The challenge of using evidence-based guidelines in the application of echocardiography in the critically ill population rests upon the experience and competency of the operator performing the test, and the seemingly neat division in the article into basic and advanced levels of expertise sidesteps the major issue of competency.
We propose the term “bedside cardiac ultrasound” is misleading as the great majority of echocardiograms performed in any hospital are performed at the bedside and as such the term does not truly attest to the relative sophistication of the examination. The term should be discarded as it really has no true descriptive value. It is preferably not only to describe the level of competency but also to define them so the aspiring critical care physician is aware of what is required at the basic, advanced, or expert levels, or whatever range of levels is used. For example, in the article by Levitov et al (1), both the use of the Simpson’s method for calculation of the left ventricular ejection fraction and the application of myocardial perfusion techniques are regarded as advanced; yet in most domains, there is considerable difference in expertise to apply them.

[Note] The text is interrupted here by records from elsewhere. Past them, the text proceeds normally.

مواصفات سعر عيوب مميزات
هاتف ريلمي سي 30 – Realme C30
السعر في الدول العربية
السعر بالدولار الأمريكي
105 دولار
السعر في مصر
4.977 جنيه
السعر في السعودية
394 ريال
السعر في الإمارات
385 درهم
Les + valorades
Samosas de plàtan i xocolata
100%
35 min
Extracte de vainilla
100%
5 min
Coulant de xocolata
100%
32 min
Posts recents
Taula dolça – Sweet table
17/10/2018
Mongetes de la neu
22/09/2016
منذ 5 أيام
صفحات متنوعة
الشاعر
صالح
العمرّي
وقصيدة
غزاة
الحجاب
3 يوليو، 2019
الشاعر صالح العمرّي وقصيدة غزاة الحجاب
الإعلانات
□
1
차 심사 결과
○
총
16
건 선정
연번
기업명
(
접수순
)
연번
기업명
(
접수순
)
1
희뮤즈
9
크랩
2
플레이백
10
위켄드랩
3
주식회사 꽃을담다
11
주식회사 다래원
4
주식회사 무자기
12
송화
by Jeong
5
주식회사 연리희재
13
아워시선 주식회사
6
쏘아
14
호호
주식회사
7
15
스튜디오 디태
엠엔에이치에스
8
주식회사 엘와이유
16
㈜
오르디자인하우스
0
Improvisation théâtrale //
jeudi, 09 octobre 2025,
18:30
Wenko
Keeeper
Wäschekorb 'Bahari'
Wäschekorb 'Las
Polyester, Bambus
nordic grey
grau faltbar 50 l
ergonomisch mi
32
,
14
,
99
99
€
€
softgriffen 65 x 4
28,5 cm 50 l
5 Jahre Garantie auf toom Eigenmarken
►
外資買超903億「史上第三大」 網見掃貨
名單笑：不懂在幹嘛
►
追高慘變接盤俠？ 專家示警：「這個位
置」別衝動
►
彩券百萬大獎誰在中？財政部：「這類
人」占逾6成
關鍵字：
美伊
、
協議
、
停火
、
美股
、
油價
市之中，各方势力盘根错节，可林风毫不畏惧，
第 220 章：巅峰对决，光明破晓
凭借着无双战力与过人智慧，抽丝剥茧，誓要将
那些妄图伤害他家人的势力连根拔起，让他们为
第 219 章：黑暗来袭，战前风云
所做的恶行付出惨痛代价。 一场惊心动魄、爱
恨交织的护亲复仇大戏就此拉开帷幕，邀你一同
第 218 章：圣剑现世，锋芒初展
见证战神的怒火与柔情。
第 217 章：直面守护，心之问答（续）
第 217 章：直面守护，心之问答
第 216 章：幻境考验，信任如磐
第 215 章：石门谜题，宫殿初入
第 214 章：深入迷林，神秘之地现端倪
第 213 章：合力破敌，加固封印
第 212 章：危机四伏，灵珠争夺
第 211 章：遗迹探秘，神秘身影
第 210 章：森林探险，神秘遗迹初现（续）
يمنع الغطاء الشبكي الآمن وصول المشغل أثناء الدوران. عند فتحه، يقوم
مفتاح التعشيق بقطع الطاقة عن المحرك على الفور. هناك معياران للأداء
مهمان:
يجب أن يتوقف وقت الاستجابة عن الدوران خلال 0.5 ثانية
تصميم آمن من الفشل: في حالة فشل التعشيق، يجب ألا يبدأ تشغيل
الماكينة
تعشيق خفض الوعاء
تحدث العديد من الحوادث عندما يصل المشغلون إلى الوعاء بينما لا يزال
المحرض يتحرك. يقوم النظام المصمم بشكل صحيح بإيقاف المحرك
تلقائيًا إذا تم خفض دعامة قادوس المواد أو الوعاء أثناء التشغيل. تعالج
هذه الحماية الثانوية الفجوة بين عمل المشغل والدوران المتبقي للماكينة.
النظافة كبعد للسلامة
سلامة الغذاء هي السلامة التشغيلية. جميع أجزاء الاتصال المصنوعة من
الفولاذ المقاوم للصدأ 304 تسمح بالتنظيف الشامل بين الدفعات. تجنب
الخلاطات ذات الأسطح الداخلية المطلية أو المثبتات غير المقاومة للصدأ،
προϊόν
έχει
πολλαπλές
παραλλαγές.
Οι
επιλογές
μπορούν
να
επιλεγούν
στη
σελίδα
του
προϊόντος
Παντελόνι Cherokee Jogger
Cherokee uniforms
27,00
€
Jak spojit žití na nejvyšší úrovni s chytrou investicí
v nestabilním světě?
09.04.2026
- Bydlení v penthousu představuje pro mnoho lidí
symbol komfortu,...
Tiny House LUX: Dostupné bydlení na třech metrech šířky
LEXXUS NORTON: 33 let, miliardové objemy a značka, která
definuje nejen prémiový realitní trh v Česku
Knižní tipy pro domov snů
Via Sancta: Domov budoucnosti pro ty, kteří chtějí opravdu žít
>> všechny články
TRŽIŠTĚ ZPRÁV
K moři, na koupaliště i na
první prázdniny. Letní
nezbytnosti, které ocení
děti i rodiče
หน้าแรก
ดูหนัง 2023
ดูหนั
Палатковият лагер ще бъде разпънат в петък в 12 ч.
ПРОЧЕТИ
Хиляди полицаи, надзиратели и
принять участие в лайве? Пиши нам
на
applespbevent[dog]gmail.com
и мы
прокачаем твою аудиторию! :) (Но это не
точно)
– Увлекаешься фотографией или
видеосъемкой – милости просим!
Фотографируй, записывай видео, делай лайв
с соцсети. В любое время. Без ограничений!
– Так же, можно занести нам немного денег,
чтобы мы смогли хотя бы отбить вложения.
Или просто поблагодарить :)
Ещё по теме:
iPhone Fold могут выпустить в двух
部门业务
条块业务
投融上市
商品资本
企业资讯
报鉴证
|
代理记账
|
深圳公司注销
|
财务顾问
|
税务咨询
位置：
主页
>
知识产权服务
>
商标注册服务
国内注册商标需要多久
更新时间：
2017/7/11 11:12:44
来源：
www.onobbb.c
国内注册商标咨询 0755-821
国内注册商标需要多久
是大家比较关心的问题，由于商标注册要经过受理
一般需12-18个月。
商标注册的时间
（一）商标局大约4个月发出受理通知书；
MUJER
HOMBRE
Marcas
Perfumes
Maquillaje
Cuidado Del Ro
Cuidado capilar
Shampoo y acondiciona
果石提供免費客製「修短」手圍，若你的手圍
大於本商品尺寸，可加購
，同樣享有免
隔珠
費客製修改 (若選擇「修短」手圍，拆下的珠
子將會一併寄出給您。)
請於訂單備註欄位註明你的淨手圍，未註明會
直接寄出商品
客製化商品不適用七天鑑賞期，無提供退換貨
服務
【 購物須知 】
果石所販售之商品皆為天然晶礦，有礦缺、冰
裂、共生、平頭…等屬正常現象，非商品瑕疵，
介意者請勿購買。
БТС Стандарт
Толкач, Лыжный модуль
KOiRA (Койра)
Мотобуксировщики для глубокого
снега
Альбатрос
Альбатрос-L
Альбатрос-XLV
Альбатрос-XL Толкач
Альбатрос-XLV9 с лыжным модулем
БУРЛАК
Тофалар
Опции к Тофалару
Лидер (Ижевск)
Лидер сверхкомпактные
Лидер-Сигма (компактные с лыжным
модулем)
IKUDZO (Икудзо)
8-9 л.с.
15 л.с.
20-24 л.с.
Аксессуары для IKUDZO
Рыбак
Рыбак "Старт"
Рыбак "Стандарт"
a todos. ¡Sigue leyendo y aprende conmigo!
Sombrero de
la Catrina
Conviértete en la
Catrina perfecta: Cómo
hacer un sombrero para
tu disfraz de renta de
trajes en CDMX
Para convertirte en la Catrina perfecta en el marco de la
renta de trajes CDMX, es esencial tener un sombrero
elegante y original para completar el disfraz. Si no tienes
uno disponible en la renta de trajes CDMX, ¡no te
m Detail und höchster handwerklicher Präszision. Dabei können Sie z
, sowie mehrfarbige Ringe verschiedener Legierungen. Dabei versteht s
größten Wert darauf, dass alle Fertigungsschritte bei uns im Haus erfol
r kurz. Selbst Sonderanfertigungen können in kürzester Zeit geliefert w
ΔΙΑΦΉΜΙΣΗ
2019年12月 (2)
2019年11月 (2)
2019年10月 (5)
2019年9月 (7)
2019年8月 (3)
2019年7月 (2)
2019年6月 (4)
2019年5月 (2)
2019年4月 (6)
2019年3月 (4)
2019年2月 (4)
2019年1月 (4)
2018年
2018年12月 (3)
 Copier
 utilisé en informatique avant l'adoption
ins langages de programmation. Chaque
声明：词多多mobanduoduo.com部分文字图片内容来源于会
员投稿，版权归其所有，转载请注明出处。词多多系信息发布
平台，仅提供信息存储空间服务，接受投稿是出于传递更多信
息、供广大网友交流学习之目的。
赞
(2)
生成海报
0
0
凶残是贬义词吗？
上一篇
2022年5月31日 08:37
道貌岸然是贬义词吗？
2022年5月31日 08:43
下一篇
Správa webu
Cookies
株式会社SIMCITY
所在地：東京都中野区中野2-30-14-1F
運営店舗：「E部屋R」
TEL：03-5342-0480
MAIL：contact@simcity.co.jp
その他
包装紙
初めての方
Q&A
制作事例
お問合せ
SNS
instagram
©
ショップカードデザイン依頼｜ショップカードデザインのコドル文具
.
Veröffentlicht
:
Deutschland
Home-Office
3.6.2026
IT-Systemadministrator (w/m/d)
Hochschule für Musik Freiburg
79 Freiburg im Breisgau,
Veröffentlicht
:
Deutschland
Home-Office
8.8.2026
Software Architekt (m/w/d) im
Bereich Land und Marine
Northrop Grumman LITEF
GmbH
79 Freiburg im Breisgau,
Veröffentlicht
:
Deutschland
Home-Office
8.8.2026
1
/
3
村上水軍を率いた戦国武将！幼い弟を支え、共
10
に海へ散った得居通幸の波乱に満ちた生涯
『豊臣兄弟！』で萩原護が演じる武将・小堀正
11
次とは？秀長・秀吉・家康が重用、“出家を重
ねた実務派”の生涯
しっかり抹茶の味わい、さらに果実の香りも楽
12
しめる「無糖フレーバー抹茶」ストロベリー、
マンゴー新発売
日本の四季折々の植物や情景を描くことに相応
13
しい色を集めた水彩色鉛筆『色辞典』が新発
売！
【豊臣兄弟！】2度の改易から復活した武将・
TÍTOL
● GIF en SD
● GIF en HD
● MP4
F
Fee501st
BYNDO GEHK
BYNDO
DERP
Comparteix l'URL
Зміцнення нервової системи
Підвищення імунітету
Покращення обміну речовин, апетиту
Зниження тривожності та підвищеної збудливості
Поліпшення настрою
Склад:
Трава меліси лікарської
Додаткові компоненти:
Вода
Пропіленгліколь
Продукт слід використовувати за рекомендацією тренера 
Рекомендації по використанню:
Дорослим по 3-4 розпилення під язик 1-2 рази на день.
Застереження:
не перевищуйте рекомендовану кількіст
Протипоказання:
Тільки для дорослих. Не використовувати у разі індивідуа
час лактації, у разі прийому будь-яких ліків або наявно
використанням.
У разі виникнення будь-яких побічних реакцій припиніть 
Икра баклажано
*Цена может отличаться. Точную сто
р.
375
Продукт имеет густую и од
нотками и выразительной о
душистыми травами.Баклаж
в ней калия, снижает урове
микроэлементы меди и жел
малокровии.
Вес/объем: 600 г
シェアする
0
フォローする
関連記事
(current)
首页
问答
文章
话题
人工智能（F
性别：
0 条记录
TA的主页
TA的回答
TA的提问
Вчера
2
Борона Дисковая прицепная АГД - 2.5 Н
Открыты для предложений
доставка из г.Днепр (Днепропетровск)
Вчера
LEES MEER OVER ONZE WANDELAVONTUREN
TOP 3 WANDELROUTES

It is noted that the authors were appropriately selected to represent the different constituencies of the Society of Critical Care Medicine, contradicting the interference in the conclusion that it was an international panel. In contrast, a truly international panel involving experienced practitioners representing nine critical care societies from around the globe has delivered guidelines on competency for both basic and advanced critical care ultrasound and echocardiography (3, 4). These panels included representatives from critical care organizations in Europe, Britain, Asia, South America, Australia, New Zealand, and North America where two major societies from the United States participated. Training standards and competency levels are considered to be the most important recommendations concerning the advancement of echocardiography in the ICU.